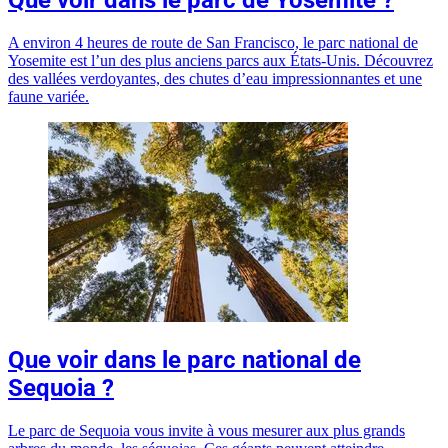
Que voir dans le parc de Yosemite ?
A environ 4 heures de route de San Francisco, le parc national de
Yosemite est l’un des plus anciens parcs aux États-Unis. Découvrez
des vallées verdoyantes, des chutes d’eau impressionnantes et une
faune variée.
Que voir dans le parc national de
Sequoia ?
Le parc de Sequoia vous invite à vous mesurer aux plus grands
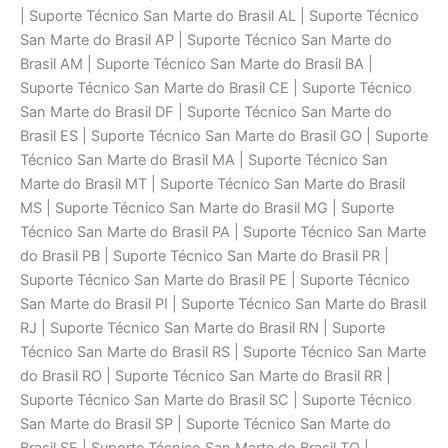
| Suporte Técnico San Marte do Brasil AL | Suporte Técnico
San Marte do Brasil AP | Suporte Técnico San Marte do
Brasil AM | Suporte Técnico San Marte do Brasil BA |
Suporte Técnico San Marte do Brasil CE | Suporte Técnico
San Marte do Brasil DF | Suporte Técnico San Marte do
Brasil ES | Suporte Técnico San Marte do Brasil GO | Suporte
Técnico San Marte do Brasil MA | Suporte Técnico San
Marte do Brasil MT | Suporte Técnico San Marte do Brasil
MS | Suporte Técnico San Marte do Brasil MG | Suporte
Técnico San Marte do Brasil PA | Suporte Técnico San Marte
do Brasil PB | Suporte Técnico San Marte do Brasil PR |
Suporte Técnico San Marte do Brasil PE | Suporte Técnico
San Marte do Brasil PI | Suporte Técnico San Marte do Brasil
RJ | Suporte Técnico San Marte do Brasil RN | Suporte
Técnico San Marte do Brasil RS | Suporte Técnico San Marte
do Brasil RO | Suporte Técnico San Marte do Brasil RR |
Suporte Técnico San Marte do Brasil SC | Suporte Técnico
San Marte do Brasil SP | Suporte Técnico San Marte do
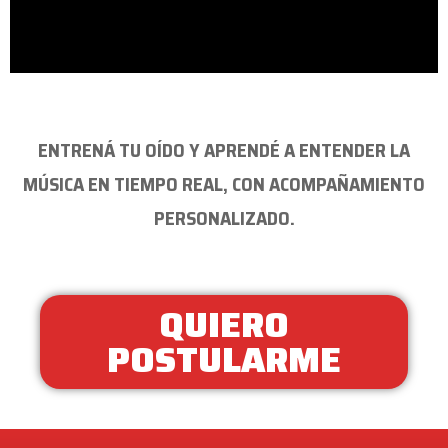
ENTRENÁ TU OÍDO Y APRENDÉ A ENTENDER LA
MÚSICA EN TIEMPO REAL, CON ACOMPAÑAMIENTO
PERSONALIZADO.
QUIERO
POSTULARME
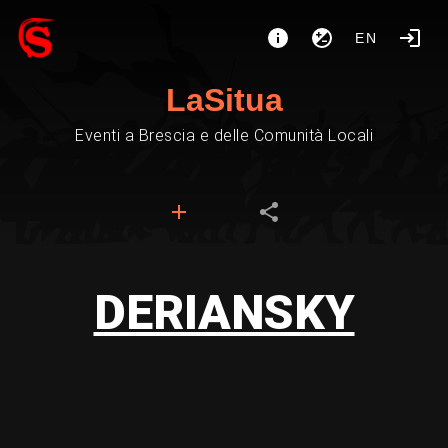
EN
LaSitua
Eventi a Brescia e delle Comunità Locali
DERIANSKY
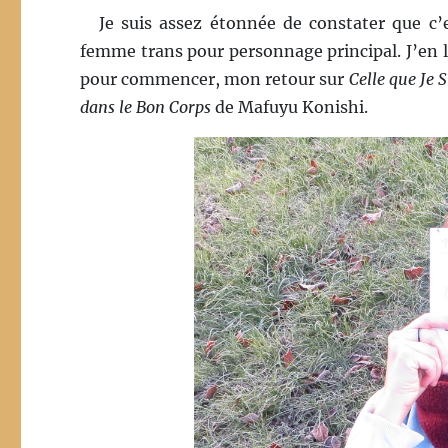
Je suis assez étonnée de constater que c’
femme trans pour personnage principal. J’en li
pour commencer, mon retour sur
Celle que Je S
dans le Bon Corps
de Mafuyu Konishi.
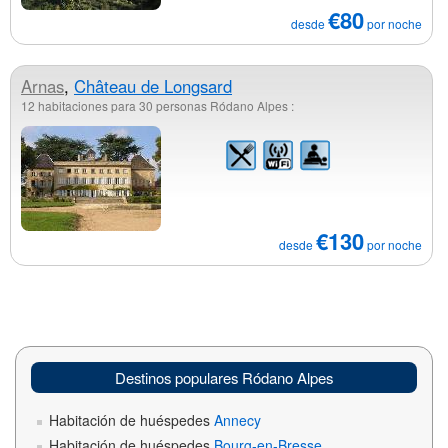
€80
desde
por noche
Arnas
,
Château de Longsard
12 habitaciones para 30 personas Ródano Alpes :
€130
desde
por noche
Destinos populares Ródano Alpes
Habitación de huéspedes
Annecy
Habitación de huéspedes
Bourg-en-Bresse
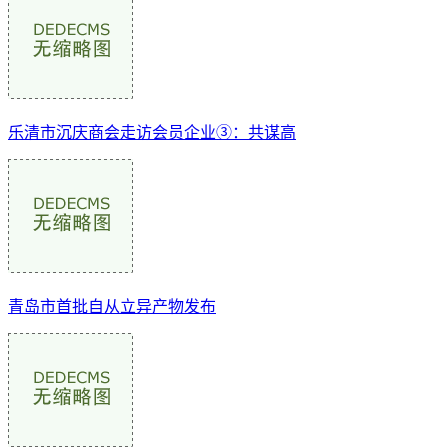
乐清市沉庆商会走访会员企业③：共谋高
青岛市首批自从立异产物发布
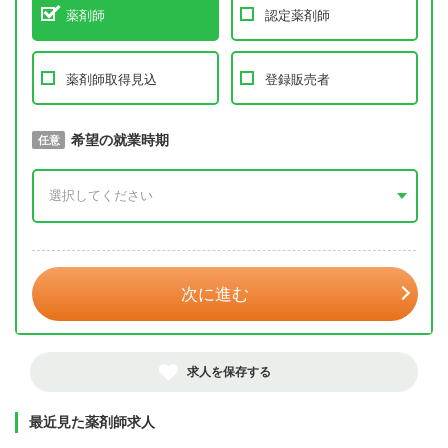
薬剤師
認定薬剤師
薬剤師取得見込
登録販売者
取得予定年
希望の就業時期
必須
任意
年 3月
次に進む
求人を保存する
最近見た薬剤師求人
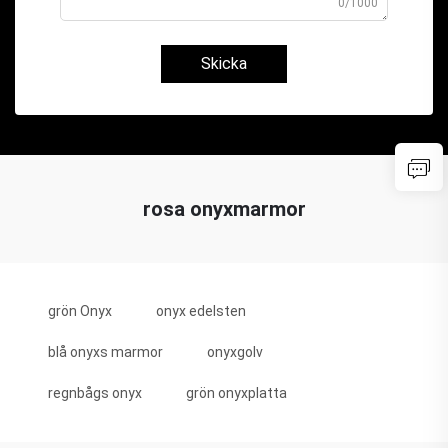
0/1000
Skicka
rosa onyxmarmor
grön Onyx
onyx edelsten
blå onyxs marmor
onyxgolv
regnbågs onyx
grön onyxplatta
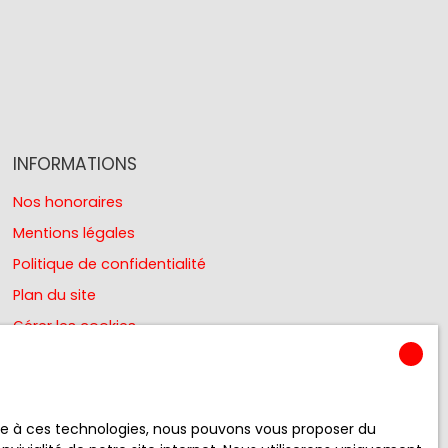
INFORMATIONS
Nos honoraires
Mentions légales
Politique de confidentialité
Plan du site
Gérer les cookies
Propulsé par
ace à ces technologies, nous pouvons vous proposer du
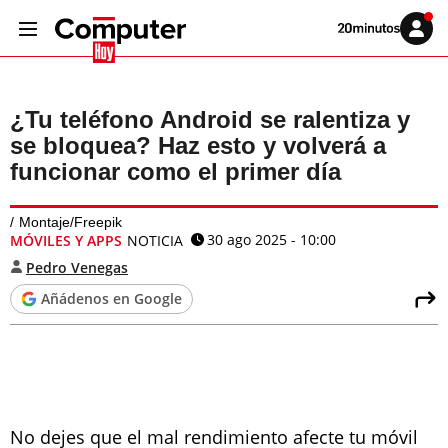
Volver
Iniciar
a
sesión
20MINUTOS.ES
¿Tu teléfono Android se ralentiza y
se bloquea? Haz esto y volverá a
funcionar como el primer día
Montaje/Freepik
30 ago 2025 - 10:00
MÓVILES Y APPS
NOTICIA
Pedro Venegas
Añádenos en Google
No dejes que el mal rendimiento afecte tu móvil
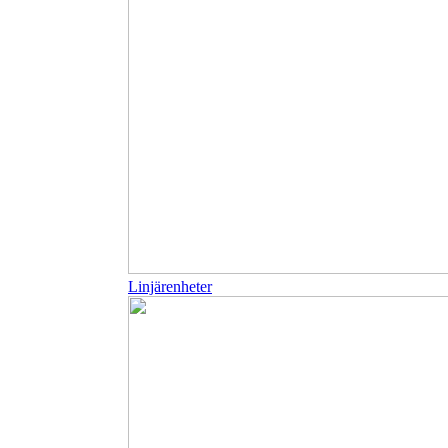
Linjärenheter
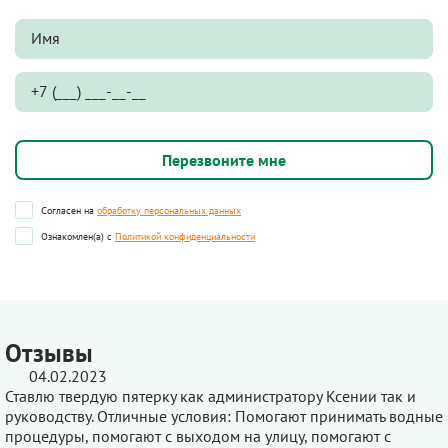
Согласен на
обработку персональных данных
Ознакомлен(а) с
Политикой конфиденциальности
Отзывы
04.02.2023
Ставлю твердую пятерку как администратору Ксении так и
руководству. Отличные условия: Помогают принимать водные
процедуры, помогают с выходом на улицу, помогают с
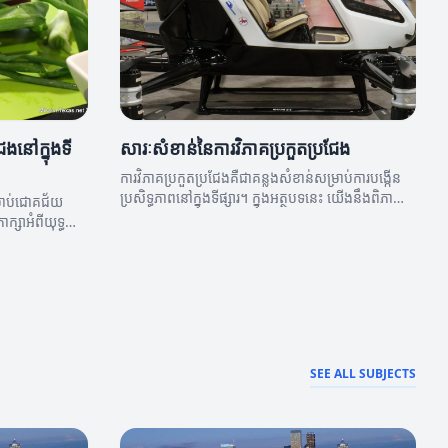
ជែងនៅក្នុងទី
សារៈសំខាន់នៃការវិភាគប្រកួតប្រជែង
ការវិភាគប្រកួតប្រជែងគឺជាគន្លងសំខាន់សម្រាប់ការបង្កើន
ប្រសិទ្ធភាពនៅក្នុងទីផ្សារ។ ក្នុងអត្ថបទនេះ យើងនឹងពិភាក្សា
្រាប់ជោគជ័យ
អំពីសារៈសំខាន់នៃការវិភាគប្រកួតប្រជែង។
ក្សាអំពីយុទ្ធ
រកួតប្រជែង។
SEE ALL SUBJECTS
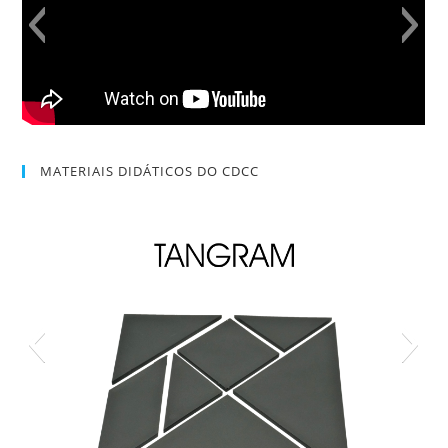
MATERIAIS DIDÁTICOS DO CDCC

___

Copy every line above word for word, from the first to the last. Leave the pictures out of your answer.

Que voir dans le parc de Yosemite ?
A environ 4 heures de route de San Francisco, le parc national de
Yosemite est l’un des plus anciens parcs aux États-Unis. Découvrez
des vallées verdoyantes, des chutes d’eau impressionnantes et une
faune variée.
Que voir dans le parc national de
Sequoia ?
Le parc de Sequoia vous invite à vous mesurer aux plus grands
| Suporte Técnico San Marte do Brasil AL | Suporte Técnico
San Marte do Brasil AP | Suporte Técnico San Marte do
Brasil AM | Suporte Técnico San Marte do Brasil BA |
Suporte Técnico San Marte do Brasil CE | Suporte Técnico
San Marte do Brasil DF | Suporte Técnico San Marte do
Brasil ES | Suporte Técnico San Marte do Brasil GO | Suporte
Técnico San Marte do Brasil MA | Suporte Técnico San
Marte do Brasil MT | Suporte Técnico San Marte do Brasil
MS | Suporte Técnico San Marte do Brasil MG | Suporte
Técnico San Marte do Brasil PA | Suporte Técnico San Marte
do Brasil PB | Suporte Técnico San Marte do Brasil PR |
Suporte Técnico San Marte do Brasil PE | Suporte Técnico
San Marte do Brasil PI | Suporte Técnico San Marte do Brasil
RJ | Suporte Técnico San Marte do Brasil RN | Suporte
Técnico San Marte do Brasil RS | Suporte Técnico San Marte
do Brasil RO | Suporte Técnico San Marte do Brasil RR |
Suporte Técnico San Marte do Brasil SC | Suporte Técnico
San Marte do Brasil SP | Suporte Técnico San Marte do
ENTRENÁ TU OÍDO Y APRENDÉ A ENTENDER LA
MÚSICA EN TIEMPO REAL, CON ACOMPAÑAMIENTO
PERSONALIZADO.
QUIERO
POSTULARME
EN
LaSitua
Eventi a Brescia e delle Comunità Locali
DERIANSKY
Je suis assez étonnée de constater que c’
femme trans pour personnage principal. J’en li
pour commencer, mon retour sur
Celle que Je S
dans le Bon Corps
de Mafuyu Konishi.
€80
desde
por noche
Arnas
,
Château de Longsard
12 habitaciones para 30 personas Ródano Alpes :
€130
desde
por noche
Destinos populares Ródano Alpes
Habitación de huéspedes
Annecy
Habitación de huéspedes
Bourg-en-Bresse
乐清市沉庆商会走访会员企业③：共谋高
青岛市首批自从立异产物发布
薬剤師
認定薬剤師
薬剤師取得見込
登録販売者
取得予定年
希望の就業時期
必須
任意
年 3月
次に進む
求人を保存する
最近見た薬剤師求人
0/1000
Skicka
rosa onyxmarmor
grön Onyx
onyx edelsten
blå onyxs marmor
onyxgolv
regnbågs onyx
grön onyxplatta
INFORMATIONS
Nos honoraires
Mentions légales
Politique de confidentialité
Plan du site
Gérer les cookies
Propulsé par
ace à ces technologies, nous pouvons vous proposer du
Volver
Iniciar
a
sesión
20MINUTOS.ES
¿Tu teléfono Android se ralentiza y
se bloquea? Haz esto y volverá a
funcionar como el primer día
Montaje/Freepik
30 ago 2025 - 10:00
MÓVILES Y APPS
NOTICIA
Pedro Venegas
Añádenos en Google
No dejes que el mal rendimiento afecte tu móvil
Linjärenheter
Согласен на
обработку персональных данных
Ознакомлен(а) с
Политикой конфиденциальности
Отзывы
04.02.2023
Ставлю твердую пятерку как администратору Ксении так и
руководству. Отличные условия: Помогают принимать водные
процедуры, помогают с выходом на улицу, помогают с
ជែងនៅក្នុងទី
សារៈសំខាន់នៃការវិភាគប្រកួតប្រជែង
ការវិភាគប្រកួតប្រជែងគឺជាគន្លងសំខាន់សម្រាប់ការបង្កើន
ប្រសិទ្ធភាពនៅក្នុងទីផ្សារ។ ក្នុងអត្ថបទនេះ យើងនឹងពិភាក្សា
្រាប់ជោគជ័យ
អំពីសារៈសំខាន់នៃការវិភាគប្រកួតប្រជែង។
ក្សាអំពីយុទ្ធ
រកួតប្រជែង។
SEE ALL SUBJECTS
MATERIAIS DIDÁTICOS DO CDCC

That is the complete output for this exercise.